I filed suit against Provident for breach of contract for wrongfully terminating Ronnie’s LTD benefits, and simultaneously filed a Civil Remedy Notice of Insurer Violation (CRN) pursuant to Florida Statute Section 624.155.
Prior to trial, Provident agreed to reinstate Ronnie’s LTD benefits, pay all past due benefits, and pay my attorneys fees and costs. By that time, the CRN had expired, exposing Provident to liability for extracontractual bad faith damages.
As a result of Provident’s conduct in this case, and others, I recently filed a Bad Faith lawsuit against Provident in the United States District Court, for the Middle District of Florida.
This is not the first time Provident’s LTD claims handling procedures have been questioned. We will present evidence in this case showing that in November 2004, Provident entered into a Multi-State Plan of Corrective Action/Regulatory Settlement Agreement with 49 jurisdictions including the State of Florida, as a result of Provident’s improper claims handling procedures for LTD claims. The Multi-State Agreement was the culmination of a lengthy and exhaustive investigation into Provident and its affiliates, Unum Life Insurance Company of America, and The Paul Revere Life Insurance Company’s LTD claims handling procedures. Among other things, the investigation revealed specific areas of concern that Provident:
• improperly relied upon in-house medical professionals;
• unfairly construed attending physician and IME physician reports;
• failed to evaluate the totality of the claimant’s medical conditions;
• placed an inappropriate burden on claimants to justify eligibility for benefits.

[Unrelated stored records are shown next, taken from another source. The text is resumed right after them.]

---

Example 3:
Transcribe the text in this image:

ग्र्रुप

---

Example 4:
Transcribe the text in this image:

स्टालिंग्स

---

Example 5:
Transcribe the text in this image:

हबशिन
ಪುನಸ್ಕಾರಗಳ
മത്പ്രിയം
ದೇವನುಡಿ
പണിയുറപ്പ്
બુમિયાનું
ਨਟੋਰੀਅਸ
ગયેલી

All of these were a calculated and systemic business practice by Provident and its affiliates. As a result of the multi-state investigation, in November 2004, Provident, Unum and Paul Revere agreed to reassess claims; modify claims handling and benefit determination practices, establish a specific claim reassessment process, and pay a $15,000,000.00 fine.
In Ronnie’s case, the initial Rule 26 meeting recently took place, and the parties are now providing their initial voluntary disclosures.
One of our experts in the case is a former insider from Provident and its affiliates who will be able to expose Provident’s bad faith claims handling experience.